Dehre Sultan olmasın
-
Ayağını çarık sıksın asla iflah
olmasın
-
Vur sopayı, al haracı karnı
bile doymasın
-
Şol çeşmeden gavur içsin, Rum
içsin, Kürd’e nasip olmasın.
-
Yavuz’a izafe edilen Kürtlerle ilgili yukarıdaki
dörtlük, gerçekten Yavuz’a mı aittir? Yoksa ona izafe
edilmiş bir iftira mıdır? Konu incelendiğinde, bu
dörtlüğün Yavuz’a ait olduğuna dair hiçbir sağlam
bilgiye rastlanmamaktadır. Güya Yavuz, Mısır seferine
giderken Muş yakınlarında bir çeşme yaptırmış, zaferi
kazanıp da geri dönerken yaptırdığı çeşmeyi harap
edilmiş bir vaziyette bulunca çok kızmış ve çeşmenin
üzerine, yukarıdaki dörtlüğü yazdırmış. Zaten
Rum’un da gavur olduğunu çok iyi bilen Yavuz, bir
mısrada hem gavur, hem Rum ifadesinin
kullanılmayacağını bilir ve böyle saçma sapan şiir
yazmaz.
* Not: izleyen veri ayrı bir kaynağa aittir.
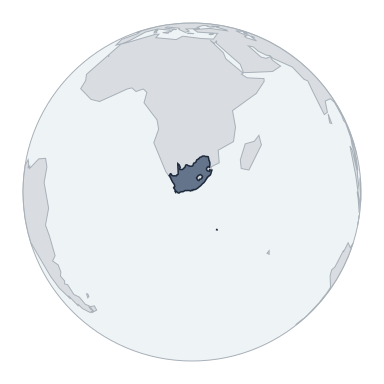 globe centered on South Africa
{"feature_id": "ZAF", "entity_name": "South Africa", "entity_type": "country or territory", "adm_level": 0, "iso_a3": "ZAF", "parent_name": "Africa", "parent_adm1": "", "projection": "orthographic", "projection_center": [25.295, -34.555], "detail": "fine", "context": "on_globe", "style": "filled", "palette": "slate", "viewbox_px": 384, "rotation_deg": 0, "n_neighbors": 0, "source": "natural_earth", "source_scale": "50m", "svg_char_len": 8679}
<svg xmlns="http://www.w3.org/2000/svg" viewBox="0 0 384 384"><circle cx="192" cy="192" r="169" fill="#eef3f6" stroke="#a8b0b8"/><path d="M25.3,164.6L25.4,165.0L28.1,159.7L28.7,163.4L28.1,168.3L29.7,166.0L29.7,168.4L38.7,158.9L45.6,158.3L46.9,167.0L44.1,182.5L48.6,208.2L45.5,225.1L49.4,235.9L55.1,255.7L52.6,260.9L58.2,265.0L60.8,271.9L60.5,276.2L64.6,280.9L64.6,283.9L67.6,284.6L73.8,294.4L79.3,297.1L85.4,304.4L89.0,305.7L89.0,306.9L90.7,309.2L92.9,310.5L90.2,312.5L82.4,308.5L78.2,304.4L78.1,305.7L68.4,295.7L70.6,299.0L59.0,287.8L50.4,276.1L33.7,247.6L31.9,244.3L31.6,245.2L27.9,232.2L25.2,218.8L23.6,205.3L23.0,191.7L23.6,178.1L25.3,164.6ZM96.7,310.1L91.5,312.9L93.5,311.0L89.7,306.6L94.4,305.9L96.7,310.1ZM87.8,297.8L86.5,293.8L87.7,293.8L88.9,296.5L87.8,297.8ZM166.9,24.9L167.4,24.9L182.3,23.3L185.2,23.2L185.3,23.2L197.6,23.1L209.9,24.0L222.1,25.7L234.1,28.4L245.9,31.9L257.4,36.2L268.6,41.4L279.3,47.4L289.6,54.1L299.4,61.6L308.6,69.7L317.2,78.5L325.1,87.9L332.3,97.9L338.8,108.4L344.5,119.3L349.4,130.6L353.4,142.2L356.6,154.1L356.5,154.5L355.8,151.3L350.6,135.3L352.2,143.5L356.3,158.2L357.8,170.5L355.8,162.3L354.0,151.4L352.1,145.4L350.8,137.7L345.6,123.0L343.5,120.4L341.9,115.9L334.5,102.4L330.4,98.7L325.2,101.1L327.4,112.3L324.3,114.6L313.2,92.3L307.7,80.8L304.0,79.3L292.3,67.0L272.9,58.4L269.9,55.6L266.3,55.2L258.0,51.0L253.3,46.9L248.4,45.9L260.9,57.0L266.1,58.4L270.1,56.6L272.6,60.4L280.6,66.1L272.6,71.5L243.5,72.7L240.3,64.3L216.2,43.1L216.7,41.4L216.6,41.2L216.3,40.9L214.4,43.5L210.2,40.3L223.4,52.8L225.8,58.8L243.1,73.1L241.5,74.2L247.0,77.8L264.0,78.6L264.1,81.5L256.3,93.4L232.5,110.6L235.5,127.1L233.5,141.6L218.2,150.2L219.2,162.8L211.3,166.8L210.6,174.3L204.0,182.2L193.2,190.2L175.2,191.3L174.3,184.1L165.7,171.4L153.8,142.7L158.6,129.2L157.1,120.0L144.0,102.8L146.9,92.3L143.3,89.0L136.0,91.5L131.9,87.9L127.4,88.9L99.6,101.5L91.0,99.4L80.7,88.7L85.7,80.5L86.5,74.3L120.9,44.2L128.3,42.3L155.5,34.3L158.9,34.2L155.8,37.7L176.2,39.6L182.7,36.2L201.2,38.5L213.4,39.1L217.6,33.4L197.5,32.1L194.0,29.6L209.9,28.4L227.4,30.9L226.6,30.0L215.5,27.0L219.4,26.6L211.6,26.1L214.8,27.0L210.0,27.0L206.8,26.2L208.3,25.9L203.0,25.4L197.2,27.3L199.8,28.5L186.0,29.0L189.1,31.1L185.3,32.4L178.8,29.3L179.4,28.2L167.2,27.0L165.3,28.0L176.7,29.5L173.2,29.6L170.7,31.8L169.8,30.2L157.9,29.0L145.4,32.1L129.5,40.7L122.2,43.6L116.0,45.1L121.7,39.4L137.4,33.7L139.7,32.3L136.4,32.6L141.5,31.1L142.1,30.7L148.0,29.1L156.3,26.9L162.3,25.7L163.0,25.6L166.9,24.9ZM109.3,55.3L108.4,57.0L109.3,55.3ZM246.3,37.7L256.5,40.9L251.2,36.7L254.7,37.8L251.7,36.2L250.8,36.4L243.2,32.7L247.4,33.5L245.8,32.5L242.3,31.4L235.9,30.8L246.7,35.8L244.6,36.3L246.3,37.7ZM150.7,28.2L151.0,28.1L149.3,28.6L136.1,32.6L141.4,30.8L140.5,31.1L150.7,28.2ZM162.7,32.6L165.3,32.3L169.5,31.7L168.0,33.3L162.7,32.6ZM154.4,31.6L156.8,31.1L156.7,32.6L154.0,33.0L154.4,31.6ZM158.1,29.7L156.9,30.9L156.0,30.5L158.1,29.7ZM214.1,34.0L210.6,34.8L208.8,34.2L210.3,34.0L214.1,34.0ZM188.2,33.0L194.1,33.7L187.7,33.4L188.2,33.0ZM269.1,250.6L269.2,254.3L267.0,253.3L269.1,250.6ZM261.4,144.9L248.9,170.0L241.2,168.5L240.3,159.8L245.2,143.9L254.3,141.3L258.9,135.3L261.4,144.9ZM358.3,221.2L357.6,225.1L357.5,225.6L358.3,221.2ZM359.0,215.4L358.6,219.4L358.8,216.2L359.0,215.4ZM358.1,223.1L358.4,221.0L358.2,222.6L358.1,223.1ZM359.2,212.9L358.2,199.2L357.2,192.2L357.9,191.0L359.4,200.1L359.2,212.9ZM357.8,190.5L355.8,175.8L350.0,146.1L352.2,150.1L357.6,172.7L357.3,174.0L358.6,184.2L357.8,190.5ZM360.8,198.3L360.5,203.2L360.4,195.1L360.1,190.7L359.9,180.4L360.0,177.7L360.4,180.6L360.5,179.9L360.8,198.3ZM328.1,113.9L331.7,123.5L329.7,122.9L328.1,113.9ZM297.2,323.4L303.5,318.5L299.2,322.5L295.7,324.9L297.2,323.4ZM303.4,319.0L304.5,318.0L307.8,315.0L307.9,314.6L312.3,310.0L320.4,301.4L320.3,301.1L323.0,298.4L321.6,299.4L326.6,293.3L330.5,287.3L330.1,275.7L331.7,269.8L335.0,266.9L343.6,250.3L343.4,252.1L348.1,242.8L350.3,247.6L353.0,243.2L348.6,255.5L343.2,267.4L336.9,278.9L329.7,289.9L321.7,300.3L312.9,310.0L303.4,319.0Z" fill="#d9dde1" stroke="#a8b0b8" stroke-width="1"/><path d="M203.1,156.1L203.9,156.0L204.6,156.1L205.3,156.4L206.1,156.6L206.8,156.5L207.3,156.5L207.7,156.6L208.1,156.7L208.3,156.9L208.3,157.1L208.4,157.5L208.6,158.2L208.7,158.7L208.9,159.5L208.8,159.9L208.9,160.1L209.0,160.3L209.2,160.7L209.3,160.9L209.3,161.0L209.5,161.3L209.6,161.7L209.7,162.3L209.8,162.6L209.9,163.0L209.9,163.5L209.9,164.1L209.8,164.8L209.8,165.3L209.8,165.6L209.7,166.4L209.6,166.8L209.6,167.1L209.6,167.3L209.4,167.4L208.8,167.0L208.2,166.6L207.7,166.9L207.3,167.3L207.2,167.6L206.9,167.9L206.5,168.5L206.5,169.1L206.5,169.5L206.8,170.0L207.1,170.5L207.6,170.9L208.1,171.1L208.9,171.2L209.4,171.3L209.4,170.9L209.5,170.3L209.6,169.8L209.8,169.9L210.1,169.9L210.5,170.0L210.8,170.0L211.1,170.1L211.6,170.1L211.9,170.1L211.8,170.8L211.3,171.8L211.2,172.3L210.8,174.0L210.3,174.8L210.1,175.2L209.3,175.8L209.2,175.9L208.7,176.0L207.5,177.2L207.0,177.8L206.6,178.7L206.2,179.2L205.6,180.2L205.1,181.0L204.6,181.7L203.8,182.7L203.4,183.0L203.2,183.2L202.5,183.7L201.6,184.7L200.9,185.5L199.8,186.4L199.2,186.8L198.3,187.7L198.1,187.8L197.1,188.5L196.4,189.0L195.2,189.5L194.8,189.7L193.7,189.5L193.3,189.6L192.9,189.9L192.8,190.4L192.7,190.5L192.4,190.4L191.7,190.2L191.3,190.3L191.0,190.5L190.9,190.9L190.3,190.9L189.3,190.6L188.1,190.4L187.8,190.4L187.2,190.6L186.2,190.6L185.7,190.5L185.3,190.5L185.0,190.6L184.6,190.7L183.5,191.6L182.9,191.6L182.4,191.8L182.2,191.8L181.7,191.7L181.3,191.7L181.0,191.9L180.4,192.0L180.2,192.1L179.2,193.0L178.8,193.0L178.3,193.0L177.7,192.6L177.5,192.2L177.4,192.1L177.1,192.0L176.9,191.9L176.6,191.9L176.3,191.9L176.3,191.7L176.3,191.4L176.2,191.2L175.9,191.1L175.7,191.1L175.4,191.2L175.4,191.4L175.4,191.9L175.1,191.5L175.0,191.2L175.1,190.8L175.3,190.6L175.3,190.3L175.2,190.1L174.9,189.5L174.7,189.3L174.5,189.1L174.2,188.7L173.9,188.2L173.7,188.0L173.6,187.6L173.7,187.4L173.9,187.2L174.1,187.4L174.3,187.3L174.6,187.0L174.7,186.6L174.7,185.9L174.6,185.4L174.3,184.3L174.1,184.1L173.5,183.3L172.8,182.3L171.9,180.7L171.4,179.7L170.6,177.7L170.0,176.6L169.3,175.6L169.2,175.5L169.3,175.4L169.6,175.1L169.8,175.0L170.0,174.8L170.0,174.6L170.0,174.4L170.2,174.0L170.3,173.8L170.6,173.7L170.9,173.8L171.0,173.9L171.0,174.1L171.3,174.2L171.5,174.3L171.5,174.6L171.4,174.8L171.5,175.0L171.7,175.3L171.8,175.5L172.2,175.6L172.4,175.7L172.8,175.7L173.1,175.8L173.5,175.9L174.0,175.9L174.7,175.8L175.4,175.8L175.9,175.9L176.2,175.9L176.4,175.8L176.5,175.7L176.6,175.3L176.8,175.3L177.0,175.1L177.1,174.8L177.4,174.6L178.0,174.4L178.2,174.0L178.2,172.7L178.1,171.4L178.1,170.1L178.0,168.8L177.9,167.5L177.9,166.2L177.8,164.9L177.8,163.7L177.9,163.8L178.8,164.4L179.0,164.7L179.2,164.9L179.5,165.7L179.8,166.4L180.1,166.9L180.1,167.1L180.1,167.4L180.2,167.5L180.0,167.9L179.9,168.1L179.7,168.4L179.7,168.8L179.8,169.3L179.9,169.5L180.0,169.6L180.4,169.5L180.6,169.5L180.9,169.6L181.9,169.5L182.0,169.5L182.4,169.5L182.5,169.5L182.6,169.4L182.8,169.1L183.1,168.9L183.3,168.9L183.6,168.7L183.9,168.1L184.5,167.6L184.9,167.3L185.0,167.2L185.2,166.5L185.4,166.0L185.4,165.8L185.6,165.4L185.8,165.1L186.0,164.9L186.3,164.9L186.6,164.8L186.9,164.9L187.3,165.0L187.7,165.3L188.1,165.6L188.3,165.7L188.5,165.8L188.8,165.8L189.1,165.8L189.4,166.1L189.6,166.1L190.0,166.2L190.5,166.3L190.9,166.3L191.2,166.2L191.5,166.1L191.8,166.2L192.1,166.1L192.4,166.0L192.6,165.9L192.8,165.7L193.0,165.2L193.1,164.8L193.3,164.4L193.5,163.8L193.6,163.3L193.7,163.2L194.0,163.1L195.0,162.8L195.2,162.6L195.6,162.2L195.9,161.9L196.1,161.8L196.5,160.4L196.6,160.2L196.8,159.9L197.0,159.7L197.3,159.6L197.5,159.4L198.0,159.3L198.1,159.2L198.4,158.9L198.6,158.9L198.7,158.7L198.8,158.6L199.0,158.5L199.2,158.3L199.2,158.2L199.4,157.9L199.9,157.4L200.4,157.1L200.8,157.1L201.3,157.0L201.7,156.8L201.9,156.6L202.1,156.3L202.5,156.1L203.1,156.1ZM200.8,179.0L201.2,178.9L201.4,178.8L201.5,178.7L201.8,178.2L201.8,177.9L202.0,177.8L202.1,177.7L202.4,177.2L202.5,176.8L202.5,176.7L202.4,176.3L202.3,176.1L202.2,176.1L202.0,175.9L201.7,175.7L201.4,175.5L201.2,175.2L200.9,174.9L200.7,174.6L200.2,174.6L199.6,174.9L199.2,175.1L198.9,175.4L198.5,175.5L198.3,175.5L198.1,175.9L197.9,176.1L197.7,176.4L197.6,176.5L197.5,176.8L197.3,177.0L197.1,177.2L196.9,177.3L196.6,177.4L196.5,177.5L196.6,177.9L196.7,178.2L196.8,178.5L197.0,178.7L197.1,178.9L197.3,179.1L197.2,179.4L197.3,179.5L197.6,179.7L197.6,179.8L197.8,180.0L198.0,180.2L198.2,180.4L198.6,180.5L198.9,180.6L199.0,180.5L199.1,180.4L199.2,180.2L199.3,179.9L199.7,179.3L199.9,179.1L200.0,179.1L200.4,179.1L200.5,179.1L200.8,179.0ZM217.1,229.8L216.6,229.8L216.6,229.6L216.8,229.4L217.0,229.5L217.1,229.8Z" fill="#64748b" stroke="#1e293b" stroke-width="1.5"/></svg>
Üstelik Yavuz’un Almanya’da basılan
Divanı’nda da böyle bir şiire rastlanmaz. Hakikatte
de bu tarz, Sultan Selim’in kişisel özelliği ve
üslubuna terstir. O halde bu yaklaşım, Yavuz’a
yapılacak en büyük bühtandır. Üstelik Yavuz’un bir
Kürt âlimi olan İdris-i Bitlisi’ye olan sevgi ve
itimadı ve ona tanıdığı imtiyaz da ortadadır.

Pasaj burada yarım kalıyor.